As my partner and I navigate this process, here's what I want people to understand:

This technology is incredible and imperfect. Embryo freezing and IVF have helped millions of people become parents. The success rates keep improving, and the science is sound. But it's not foolproof, and the industry needs better oversight.

Men need to be part of this conversation. Fertility preservation isn't just a women's issue. Male fertility matters, and men should be thinking proactively about banking sperm just as women think about freezing eggs.

Ask questions and advocate for yourself. Don't assume your clinic has the best protocols just because they're successful. Ask about their labeling systems, their error prevention measures, their track record. Trust your gut if something feels off.

The earlier you preserve, the better your odds. If you're even remotely considering kids in the future but not ready now, look into your options. Your 28-year-old eggs or sperm will always be higher quality than your 38-year-old ones.

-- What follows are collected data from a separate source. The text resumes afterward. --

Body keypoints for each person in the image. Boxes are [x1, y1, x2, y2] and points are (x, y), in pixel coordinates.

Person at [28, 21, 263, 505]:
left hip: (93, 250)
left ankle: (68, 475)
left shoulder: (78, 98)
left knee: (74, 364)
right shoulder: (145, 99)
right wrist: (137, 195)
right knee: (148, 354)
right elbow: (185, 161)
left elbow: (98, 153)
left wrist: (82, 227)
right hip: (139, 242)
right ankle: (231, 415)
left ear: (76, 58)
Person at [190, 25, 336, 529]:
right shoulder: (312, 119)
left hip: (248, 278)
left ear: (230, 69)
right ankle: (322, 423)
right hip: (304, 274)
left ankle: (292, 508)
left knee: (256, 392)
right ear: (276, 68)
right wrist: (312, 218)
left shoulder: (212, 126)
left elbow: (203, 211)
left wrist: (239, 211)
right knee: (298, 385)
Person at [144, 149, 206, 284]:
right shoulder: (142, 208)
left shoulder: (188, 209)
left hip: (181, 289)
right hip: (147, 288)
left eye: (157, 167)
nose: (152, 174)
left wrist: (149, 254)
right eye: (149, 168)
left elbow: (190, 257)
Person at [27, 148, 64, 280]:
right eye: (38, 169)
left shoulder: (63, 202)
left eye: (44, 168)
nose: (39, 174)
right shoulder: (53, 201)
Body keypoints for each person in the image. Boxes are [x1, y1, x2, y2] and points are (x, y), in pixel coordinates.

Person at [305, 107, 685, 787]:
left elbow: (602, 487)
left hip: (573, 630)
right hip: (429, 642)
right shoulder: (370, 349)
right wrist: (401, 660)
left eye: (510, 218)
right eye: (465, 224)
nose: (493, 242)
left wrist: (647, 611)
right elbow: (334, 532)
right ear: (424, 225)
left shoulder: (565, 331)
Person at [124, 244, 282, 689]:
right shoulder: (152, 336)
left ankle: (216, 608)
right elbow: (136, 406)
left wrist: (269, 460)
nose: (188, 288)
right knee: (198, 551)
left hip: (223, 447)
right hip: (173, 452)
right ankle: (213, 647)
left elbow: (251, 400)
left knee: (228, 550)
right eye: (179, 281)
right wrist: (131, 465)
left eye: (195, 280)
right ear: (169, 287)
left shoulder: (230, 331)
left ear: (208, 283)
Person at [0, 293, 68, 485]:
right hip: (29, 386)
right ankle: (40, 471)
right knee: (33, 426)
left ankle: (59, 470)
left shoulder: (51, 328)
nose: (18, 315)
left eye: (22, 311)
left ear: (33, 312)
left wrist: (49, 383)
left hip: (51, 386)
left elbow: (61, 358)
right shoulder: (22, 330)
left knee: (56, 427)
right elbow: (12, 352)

This should be more accessible. Fertility preservation shouldn't be a luxury for the wealthy. It's a basic healthcare need that deserves insurance coverage and broader access.

The Bottom Line

We're living in a time when technology gives us unprecedented control over when and how we become parents. That's genuinely remarkable. But with that power comes responsibility—both for individuals to educate themselves and for the industry to implement better safeguards.

If you're considering fertility preservation, don't wait until you're facing a crisis. Learn about your options now. Find a reputable clinic. Ask hard questions. And know that you're taking control of your reproductive future in a way that previous generations never could.